Thursday, August 30, 2007

The age-old question: Surge or Pull Out?

When a question gets too complicated to understand and resolve I try to reframe the issue in terms that are easier to comprehend. Take, for example, the current US political debate about the major issue in the Middle East, which goes something like this:
    Should the U.S. stay in Iraq? Do we let the surge complete, or do we pull out before the job is finished?
One side argues that the surge is working; that even if the US shouldn’t have gone into Iraq in the first place, now we’re there and we owe it to them to stick it out until the end; that if we pull out now it will be a disaster for those we leave behind. The other side argues that our involvement is not working, staying only makes it worse, and the longer we stay the longer we’ll have to live (and die) with the failed consequences. Complex concepts are involved: Democracy, Self-Determination, Imperialism, Terrorism, Energy & Economies, Security, Life, Death, Right, Wrong.

Heady stuff. Too complicated for almost anyone to understand in these terms. So let’s try to reframe the issue in terms that are more familiar. Most of us are not familiar with finding ourselves, personally, in a mess in the Middle East. But of a lot of us may be familiar with this situation: you’re a teenager making out in the back of your parent’s car in a dark parking spot and you’ve gone farther than you originally anticipated. What do you do, continue the surge or pull out?

Continue the surge, or pull out?

For those of you not following yet, let me clarify the analogous substitutions:
  • For "Middle East" think "back seat of your parents’ car"
  • For "U.S." think "boy" or, if you must, "penis"
  • For "Iraq" think "girl" or, if you must, "vagina"
  • For "surge" think (come on, do you really need a new term?) "ejaculation"
  • For "pull out"? (you really want a new term? You don’t get one.)
So the problem is a lot easier to understand now. Right? Here it is again, written twice, once without substitution (for those with brains who can do it in their head) and written again for those who don’t like to think (that’s you, GWB):
  1. The question about the issue in the Middle East is this: Should the U.S. stay in Iraq? Do we let the surge complete, or do we pull out before the job is finished?

  2. The question about the issue in the back seat of your parents’ car is this: Should the penis stay in the vagina? Do we let the ejaculation complete, or do we pull out before the job is finished?
Now it’s an issue we can all understand and really debate. We can all now see how we might have gotten ourselves into a situation for which we weren’t fully prepared—how we may have planned for months to penetrate Iraq without giving sufficient thought about what to do after that primary mission was accomplished.

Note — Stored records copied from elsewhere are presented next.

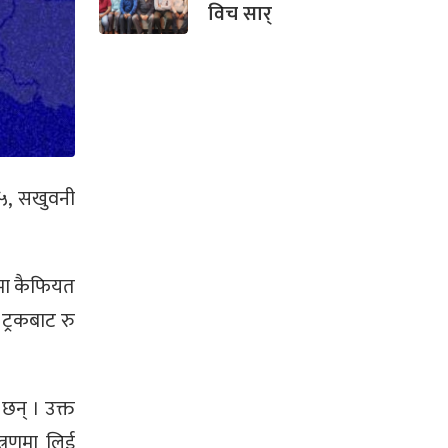
विच सार्
–५, सखुवनी
कमा कैफियत
 ट्रकबाट रु
छन् । उक्त
त्रणमा लिई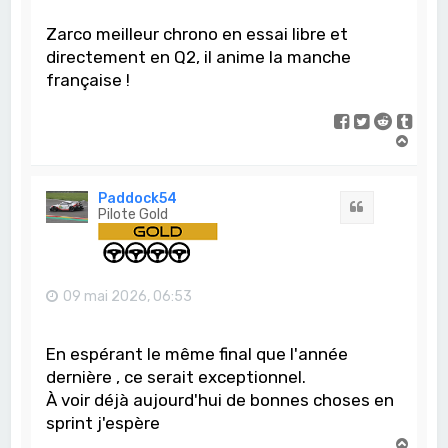
Zarco meilleur chrono en essai libre et
directement en Q2, il anime la manche
française !
H
a
u
t
Paddock54
Citation
Pilote Gold
09 mai 2026, 06:53
En espérant le même final que l'année
dernière , ce serait exceptionnel.
À voir déjà aujourd'hui de bonnes choses en
sprint j'espère
H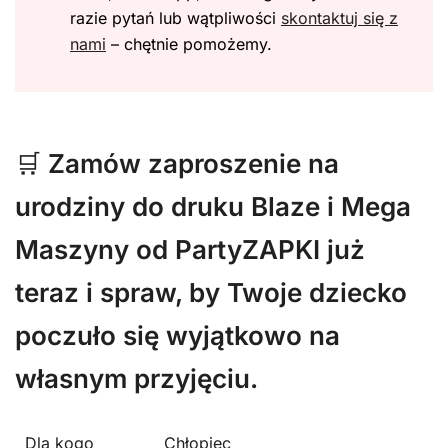
razie pytań lub wątpliwości
skontaktuj się z
nami
– chętnie pomożemy.
🛒
Zamów zaproszenie na
urodziny do druku Blaze i Mega
Maszyny od PartyZAPKI już
teraz i spraw, by Twoje dziecko
poczuło się wyjątkowo na
własnym przyjęciu.
Dla kogo
Chłopiec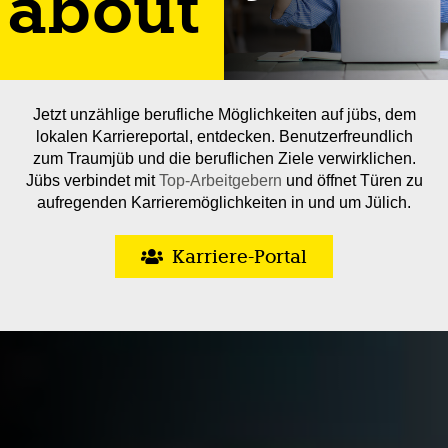
about
Jetzt unzählige berufliche Möglichkeiten auf jübs, dem
lokalen Karriereportal, entdecken. Benutzerfreundlich
zum Traumjüb und die beruflichen Ziele verwirklichen.
Jübs verbindet mit
Top-Arbeitgebern
und öffnet Türen zu
aufregenden Karrieremöglichkeiten in und um Jülich.
Karriere-Portal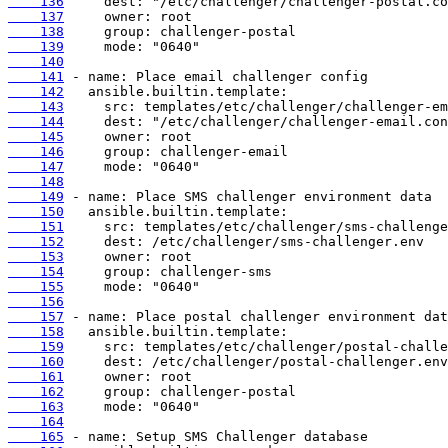
    136
    137
    138
    139
    140
    141
    142
    143
    144
    145
    146
    147
    148
    149
    150
    151
    152
    153
    154
    155
    156
    157
    158
    159
    160
    161
    162
    163
    164
    165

If we pull out now, before the job is finished, both parties are sure to experience a period of disappointment—they’re probably going to have to finish the job alone. Maybe there will be messy years of Iraqi-on-Iraqi action. But if we stay in, we’re going to have to do the decent thing and pay for our momentary decision for a long long time (at least the next eighteen years, or longer if the little democracy we've created goes to college).

There. Is it all clear now? I hope so.

It is my sincere hope that I’ve done my small part to make these important issues easier to discuss, and made the questions easier to answer. Most of all I hope that each time you hear a politician or pundit say "surge" or "pull out" you’ll feel a little tingle in your bikini area.


Posted From: The Cape
Mood: Tingly
Now listening to: Pair of Dice Buy the Baath or Shiites

1 comment:

  1. This is wickedly funny! You have clearly demonstrated that our choice is to either get out now or spend another 18 years there.

    And since we already know that the baby would be foul-tempered and really ugly, it makes the choice look pretty obvious, doesn't it?